Creating harm is bad. However, not creating pleasure is not bad. For example, if I breed a cat and then torture it mercilessly before killing it, I have done something cruel. Alternately, if instead of creating a cat and feeding it ice cream and rubbing its chin every day, I do not create the cat at all - I haven’t done anything wrong; I haven’t harmed anyone. This is an asymmetry of sorts. So, if the choice is to create a cat that has percent X of living a life of torture and percent 1 - X of living a life of ice cream, no matter what X is (as long as it is nonzero) it will be wrong to create the cat. If X is zero, at best it is a wash. Creating the cat can never be a benefit to the cat.
And I am not sure how one even “weighs” out the “net” benefit vs harm of life experience. How many sunsets does one need to see before burning to death becomes worth avoiding the non-harm of not existing?
As to the question, “what is the meaning of life” - I consider that about as intelligible a question as “what is the meaning of wind”. My recognition of the nonsensical nature of the idea behind a meaning or purpose to life doesn’t mean much of anything, I think.
As to your idea that by creating a new person you leave them the choice whether to exist or not, that is nonsensical on its face. Further, what you are really arguing is that if a person doesn’t want to live they can just put a shotgun in their mouth and blow their skull caps off (and hopefully die). But obviously if they get to that point, you have already harmed them. And of course suicide is usually harmful in and of itself.

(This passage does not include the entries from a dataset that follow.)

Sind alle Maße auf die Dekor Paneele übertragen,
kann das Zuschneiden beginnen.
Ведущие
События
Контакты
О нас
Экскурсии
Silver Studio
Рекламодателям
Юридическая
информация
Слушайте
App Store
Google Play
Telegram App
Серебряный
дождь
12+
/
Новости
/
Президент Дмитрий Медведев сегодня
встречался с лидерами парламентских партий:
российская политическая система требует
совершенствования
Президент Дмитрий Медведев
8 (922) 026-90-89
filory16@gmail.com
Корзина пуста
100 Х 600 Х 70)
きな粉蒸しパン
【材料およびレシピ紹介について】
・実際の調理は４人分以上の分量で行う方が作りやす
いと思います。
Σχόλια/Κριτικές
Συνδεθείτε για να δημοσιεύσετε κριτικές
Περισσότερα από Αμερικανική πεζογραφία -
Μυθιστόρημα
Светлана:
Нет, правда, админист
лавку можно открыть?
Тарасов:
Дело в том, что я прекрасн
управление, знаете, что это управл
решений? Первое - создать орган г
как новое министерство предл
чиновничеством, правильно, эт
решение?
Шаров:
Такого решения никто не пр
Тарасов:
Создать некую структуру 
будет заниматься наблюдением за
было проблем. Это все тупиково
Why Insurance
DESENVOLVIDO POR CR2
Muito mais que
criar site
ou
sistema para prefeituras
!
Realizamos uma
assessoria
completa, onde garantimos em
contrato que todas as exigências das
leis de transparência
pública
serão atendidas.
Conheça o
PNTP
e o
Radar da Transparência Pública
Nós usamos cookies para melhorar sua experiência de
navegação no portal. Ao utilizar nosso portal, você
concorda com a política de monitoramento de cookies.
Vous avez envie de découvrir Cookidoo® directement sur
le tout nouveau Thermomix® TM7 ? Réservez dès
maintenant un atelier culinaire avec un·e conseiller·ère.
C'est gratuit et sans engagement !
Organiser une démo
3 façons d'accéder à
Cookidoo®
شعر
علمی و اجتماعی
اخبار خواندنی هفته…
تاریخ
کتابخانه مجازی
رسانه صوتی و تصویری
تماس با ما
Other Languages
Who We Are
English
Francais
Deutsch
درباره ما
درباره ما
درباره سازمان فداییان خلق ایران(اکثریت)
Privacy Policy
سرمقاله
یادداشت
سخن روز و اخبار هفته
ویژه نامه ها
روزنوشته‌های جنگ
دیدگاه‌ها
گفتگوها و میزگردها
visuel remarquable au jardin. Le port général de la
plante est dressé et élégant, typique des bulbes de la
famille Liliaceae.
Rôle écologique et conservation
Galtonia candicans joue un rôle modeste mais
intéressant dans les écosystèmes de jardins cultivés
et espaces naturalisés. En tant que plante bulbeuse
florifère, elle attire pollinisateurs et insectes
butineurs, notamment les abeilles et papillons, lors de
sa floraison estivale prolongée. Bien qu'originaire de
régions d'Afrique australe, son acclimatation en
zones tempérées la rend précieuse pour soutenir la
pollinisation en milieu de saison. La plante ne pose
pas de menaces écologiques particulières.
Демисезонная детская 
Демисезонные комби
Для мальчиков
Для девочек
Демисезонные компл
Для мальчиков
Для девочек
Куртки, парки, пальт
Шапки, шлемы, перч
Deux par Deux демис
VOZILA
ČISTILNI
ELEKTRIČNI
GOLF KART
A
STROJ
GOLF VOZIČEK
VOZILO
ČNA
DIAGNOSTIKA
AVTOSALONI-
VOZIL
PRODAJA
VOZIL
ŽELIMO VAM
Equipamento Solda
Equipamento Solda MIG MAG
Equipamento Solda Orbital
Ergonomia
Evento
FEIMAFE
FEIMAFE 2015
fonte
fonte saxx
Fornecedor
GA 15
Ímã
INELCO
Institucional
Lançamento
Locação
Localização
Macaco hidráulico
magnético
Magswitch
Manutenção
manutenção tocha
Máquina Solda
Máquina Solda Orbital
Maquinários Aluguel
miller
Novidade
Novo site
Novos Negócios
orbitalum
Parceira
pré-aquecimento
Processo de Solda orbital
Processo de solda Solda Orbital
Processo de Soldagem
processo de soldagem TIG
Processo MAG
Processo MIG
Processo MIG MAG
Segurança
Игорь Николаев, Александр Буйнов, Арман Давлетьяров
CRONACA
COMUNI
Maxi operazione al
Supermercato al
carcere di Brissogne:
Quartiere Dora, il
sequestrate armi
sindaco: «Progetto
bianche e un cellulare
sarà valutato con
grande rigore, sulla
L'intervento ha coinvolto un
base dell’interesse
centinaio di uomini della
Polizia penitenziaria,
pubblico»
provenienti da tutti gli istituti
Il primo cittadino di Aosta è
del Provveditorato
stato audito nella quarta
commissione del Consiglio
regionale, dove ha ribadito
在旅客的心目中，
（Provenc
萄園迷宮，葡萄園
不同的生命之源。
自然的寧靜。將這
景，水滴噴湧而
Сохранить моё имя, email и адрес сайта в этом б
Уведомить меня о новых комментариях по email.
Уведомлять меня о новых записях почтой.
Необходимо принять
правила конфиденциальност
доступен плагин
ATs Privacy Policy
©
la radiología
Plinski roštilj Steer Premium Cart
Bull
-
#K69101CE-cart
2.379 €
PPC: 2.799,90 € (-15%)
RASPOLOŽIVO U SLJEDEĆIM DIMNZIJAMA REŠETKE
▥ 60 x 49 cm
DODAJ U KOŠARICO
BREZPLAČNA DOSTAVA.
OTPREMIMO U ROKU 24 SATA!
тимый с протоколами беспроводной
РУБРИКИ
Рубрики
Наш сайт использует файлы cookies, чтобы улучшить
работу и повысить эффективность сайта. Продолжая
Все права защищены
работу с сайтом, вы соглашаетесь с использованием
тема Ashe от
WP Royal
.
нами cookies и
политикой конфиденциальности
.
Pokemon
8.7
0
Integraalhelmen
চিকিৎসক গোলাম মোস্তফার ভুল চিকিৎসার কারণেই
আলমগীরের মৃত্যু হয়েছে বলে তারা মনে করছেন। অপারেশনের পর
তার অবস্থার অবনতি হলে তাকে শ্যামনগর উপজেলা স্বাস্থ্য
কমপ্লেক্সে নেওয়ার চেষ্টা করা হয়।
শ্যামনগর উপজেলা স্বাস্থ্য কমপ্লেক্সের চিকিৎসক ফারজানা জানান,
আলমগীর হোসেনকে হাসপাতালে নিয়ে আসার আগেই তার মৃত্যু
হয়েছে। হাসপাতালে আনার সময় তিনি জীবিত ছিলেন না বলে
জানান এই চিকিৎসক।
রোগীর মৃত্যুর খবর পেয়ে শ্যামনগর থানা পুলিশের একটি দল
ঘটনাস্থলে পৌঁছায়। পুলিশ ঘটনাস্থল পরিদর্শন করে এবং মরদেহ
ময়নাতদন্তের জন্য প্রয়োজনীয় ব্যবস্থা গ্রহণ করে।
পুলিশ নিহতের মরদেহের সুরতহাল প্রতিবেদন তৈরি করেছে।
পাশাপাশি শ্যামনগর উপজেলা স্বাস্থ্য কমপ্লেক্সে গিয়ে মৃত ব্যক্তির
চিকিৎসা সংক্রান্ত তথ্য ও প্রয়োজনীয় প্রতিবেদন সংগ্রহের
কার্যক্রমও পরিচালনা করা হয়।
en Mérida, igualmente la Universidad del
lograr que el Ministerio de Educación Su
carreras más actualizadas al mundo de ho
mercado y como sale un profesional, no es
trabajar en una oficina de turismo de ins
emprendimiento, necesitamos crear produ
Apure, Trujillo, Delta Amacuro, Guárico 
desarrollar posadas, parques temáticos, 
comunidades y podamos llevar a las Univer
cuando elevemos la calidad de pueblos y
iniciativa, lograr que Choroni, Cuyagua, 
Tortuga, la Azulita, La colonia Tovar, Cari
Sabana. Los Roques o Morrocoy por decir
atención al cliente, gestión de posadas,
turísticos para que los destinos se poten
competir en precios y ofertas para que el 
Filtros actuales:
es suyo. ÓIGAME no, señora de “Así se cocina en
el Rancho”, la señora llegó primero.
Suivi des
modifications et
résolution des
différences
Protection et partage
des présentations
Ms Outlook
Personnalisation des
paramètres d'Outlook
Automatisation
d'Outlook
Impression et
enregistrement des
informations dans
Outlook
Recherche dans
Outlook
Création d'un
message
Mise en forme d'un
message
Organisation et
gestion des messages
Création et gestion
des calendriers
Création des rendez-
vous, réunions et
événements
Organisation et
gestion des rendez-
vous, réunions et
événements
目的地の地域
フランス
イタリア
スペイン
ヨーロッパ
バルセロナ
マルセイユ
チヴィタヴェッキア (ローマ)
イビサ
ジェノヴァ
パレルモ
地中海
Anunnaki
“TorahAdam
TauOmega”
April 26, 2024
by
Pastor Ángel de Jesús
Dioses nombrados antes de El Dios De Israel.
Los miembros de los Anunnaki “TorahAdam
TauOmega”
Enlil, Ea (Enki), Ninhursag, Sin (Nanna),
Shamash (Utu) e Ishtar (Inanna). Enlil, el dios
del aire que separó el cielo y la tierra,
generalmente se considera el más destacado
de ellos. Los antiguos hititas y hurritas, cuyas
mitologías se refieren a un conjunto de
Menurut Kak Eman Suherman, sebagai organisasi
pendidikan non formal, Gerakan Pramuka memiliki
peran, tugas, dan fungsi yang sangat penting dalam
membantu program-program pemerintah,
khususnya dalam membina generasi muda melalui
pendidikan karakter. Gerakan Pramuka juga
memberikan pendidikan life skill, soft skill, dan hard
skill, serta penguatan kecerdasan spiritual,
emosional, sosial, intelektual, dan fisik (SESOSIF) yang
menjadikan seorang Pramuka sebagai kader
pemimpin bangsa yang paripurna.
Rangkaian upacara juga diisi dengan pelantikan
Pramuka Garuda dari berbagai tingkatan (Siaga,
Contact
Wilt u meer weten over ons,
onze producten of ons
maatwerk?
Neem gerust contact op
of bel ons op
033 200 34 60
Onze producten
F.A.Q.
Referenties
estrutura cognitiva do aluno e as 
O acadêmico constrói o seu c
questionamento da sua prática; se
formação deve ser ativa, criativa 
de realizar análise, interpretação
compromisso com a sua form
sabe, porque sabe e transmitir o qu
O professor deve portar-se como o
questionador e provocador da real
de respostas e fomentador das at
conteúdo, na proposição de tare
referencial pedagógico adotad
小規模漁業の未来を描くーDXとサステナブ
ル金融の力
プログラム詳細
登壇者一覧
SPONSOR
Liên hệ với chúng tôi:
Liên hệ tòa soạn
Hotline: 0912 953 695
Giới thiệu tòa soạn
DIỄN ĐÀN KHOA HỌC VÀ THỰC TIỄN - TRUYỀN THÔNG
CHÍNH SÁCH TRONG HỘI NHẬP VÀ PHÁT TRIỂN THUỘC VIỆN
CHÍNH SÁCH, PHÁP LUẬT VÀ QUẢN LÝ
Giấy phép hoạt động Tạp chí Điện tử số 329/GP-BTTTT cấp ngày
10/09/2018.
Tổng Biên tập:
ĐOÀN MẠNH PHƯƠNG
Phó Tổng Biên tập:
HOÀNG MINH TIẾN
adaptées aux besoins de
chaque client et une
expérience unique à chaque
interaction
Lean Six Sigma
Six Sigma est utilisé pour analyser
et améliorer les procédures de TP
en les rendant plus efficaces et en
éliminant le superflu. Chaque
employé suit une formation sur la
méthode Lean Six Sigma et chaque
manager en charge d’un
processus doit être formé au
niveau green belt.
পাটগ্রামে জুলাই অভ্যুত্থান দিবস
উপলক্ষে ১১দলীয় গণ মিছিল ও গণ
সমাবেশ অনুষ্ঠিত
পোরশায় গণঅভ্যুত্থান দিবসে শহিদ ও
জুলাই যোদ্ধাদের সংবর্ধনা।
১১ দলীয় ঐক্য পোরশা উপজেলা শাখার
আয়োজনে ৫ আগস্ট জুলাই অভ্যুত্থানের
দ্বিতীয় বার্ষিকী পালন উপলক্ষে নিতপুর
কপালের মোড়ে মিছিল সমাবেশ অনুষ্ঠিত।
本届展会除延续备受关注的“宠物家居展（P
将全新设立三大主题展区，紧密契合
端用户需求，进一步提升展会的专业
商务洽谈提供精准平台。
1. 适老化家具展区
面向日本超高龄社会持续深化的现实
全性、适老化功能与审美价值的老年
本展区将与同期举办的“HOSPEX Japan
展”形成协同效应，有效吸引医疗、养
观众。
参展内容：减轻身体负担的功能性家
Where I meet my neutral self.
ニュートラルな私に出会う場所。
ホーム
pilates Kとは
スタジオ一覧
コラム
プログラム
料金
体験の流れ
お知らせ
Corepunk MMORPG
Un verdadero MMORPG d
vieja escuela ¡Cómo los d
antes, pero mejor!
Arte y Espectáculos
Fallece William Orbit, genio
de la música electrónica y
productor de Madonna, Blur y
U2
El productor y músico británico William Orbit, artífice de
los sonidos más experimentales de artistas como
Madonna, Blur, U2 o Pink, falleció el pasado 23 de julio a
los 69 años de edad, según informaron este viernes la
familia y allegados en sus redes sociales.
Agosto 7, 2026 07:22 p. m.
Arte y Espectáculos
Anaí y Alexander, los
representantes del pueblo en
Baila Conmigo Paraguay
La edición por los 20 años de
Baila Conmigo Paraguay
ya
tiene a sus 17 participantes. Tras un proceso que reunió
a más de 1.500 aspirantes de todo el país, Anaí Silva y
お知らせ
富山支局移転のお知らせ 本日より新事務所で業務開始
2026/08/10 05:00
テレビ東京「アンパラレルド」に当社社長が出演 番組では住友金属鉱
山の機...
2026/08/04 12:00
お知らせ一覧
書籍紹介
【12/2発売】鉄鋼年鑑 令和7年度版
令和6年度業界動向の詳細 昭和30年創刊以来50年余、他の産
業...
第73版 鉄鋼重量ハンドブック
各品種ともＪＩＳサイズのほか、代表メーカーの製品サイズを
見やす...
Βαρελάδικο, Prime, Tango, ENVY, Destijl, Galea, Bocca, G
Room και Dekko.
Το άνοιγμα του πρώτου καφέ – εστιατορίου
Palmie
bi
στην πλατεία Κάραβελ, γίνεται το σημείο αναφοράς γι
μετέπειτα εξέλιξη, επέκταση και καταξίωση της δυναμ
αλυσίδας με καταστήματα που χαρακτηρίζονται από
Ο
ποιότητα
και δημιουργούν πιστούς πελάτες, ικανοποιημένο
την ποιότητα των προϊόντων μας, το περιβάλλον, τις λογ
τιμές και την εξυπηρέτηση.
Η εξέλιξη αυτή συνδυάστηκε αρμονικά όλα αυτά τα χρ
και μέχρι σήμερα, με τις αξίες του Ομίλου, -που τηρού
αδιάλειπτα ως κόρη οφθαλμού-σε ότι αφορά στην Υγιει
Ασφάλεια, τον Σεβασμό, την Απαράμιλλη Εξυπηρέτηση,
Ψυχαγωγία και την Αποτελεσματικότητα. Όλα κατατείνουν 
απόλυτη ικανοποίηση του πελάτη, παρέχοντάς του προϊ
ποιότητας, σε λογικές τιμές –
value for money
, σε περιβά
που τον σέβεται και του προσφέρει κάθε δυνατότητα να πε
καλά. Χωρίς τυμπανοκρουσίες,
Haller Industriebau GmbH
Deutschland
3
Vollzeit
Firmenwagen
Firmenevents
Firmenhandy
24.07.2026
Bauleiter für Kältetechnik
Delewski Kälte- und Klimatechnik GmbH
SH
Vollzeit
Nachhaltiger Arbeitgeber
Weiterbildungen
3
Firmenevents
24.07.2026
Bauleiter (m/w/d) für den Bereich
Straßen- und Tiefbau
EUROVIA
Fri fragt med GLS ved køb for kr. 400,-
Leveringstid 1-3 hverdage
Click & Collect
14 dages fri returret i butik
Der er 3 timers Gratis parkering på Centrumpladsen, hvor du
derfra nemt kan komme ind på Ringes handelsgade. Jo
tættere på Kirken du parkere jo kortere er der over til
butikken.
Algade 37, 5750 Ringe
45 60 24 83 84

Evolution by natural selection has imbued us with an almost impossibly strong instinctual belief in the desirability of life. Which makes sense. So I recognize that there are very good reasons that people might be resistant to what otherwise seems the clear logic of antinatalism.
Contemplating the end of all human life also naturally repels me and makes me sad. But I believe that with enough intellectual fortitude one can look past one’s own sadness to see that really my own sadness at the idea is not justification for causing others to suffer.
Anyways, the quality of my argumentation is starting to falter I think, as I frankly grow exasperated from the effort. I know in matters this important I should have more fortitude. But I do reject the idea that the proper way to look at it is net pleasure vs pain, so to speak. The links I have previously provided I think address that issue more fully and coherently.
A few years ago, a twelve year old down the street from me died after 3 days in ICU with 3rd degree burns over 90% of her body. In your world, things like that happen again and again, forever. In my world, they never happen again. The cost of my world? Only my own confused sadness about the prospect. I feel no more sorry for the people who would have otherwise been created but then wouldn’t be than I feel sorry for the sons and daughters I could have created so far but haven’t.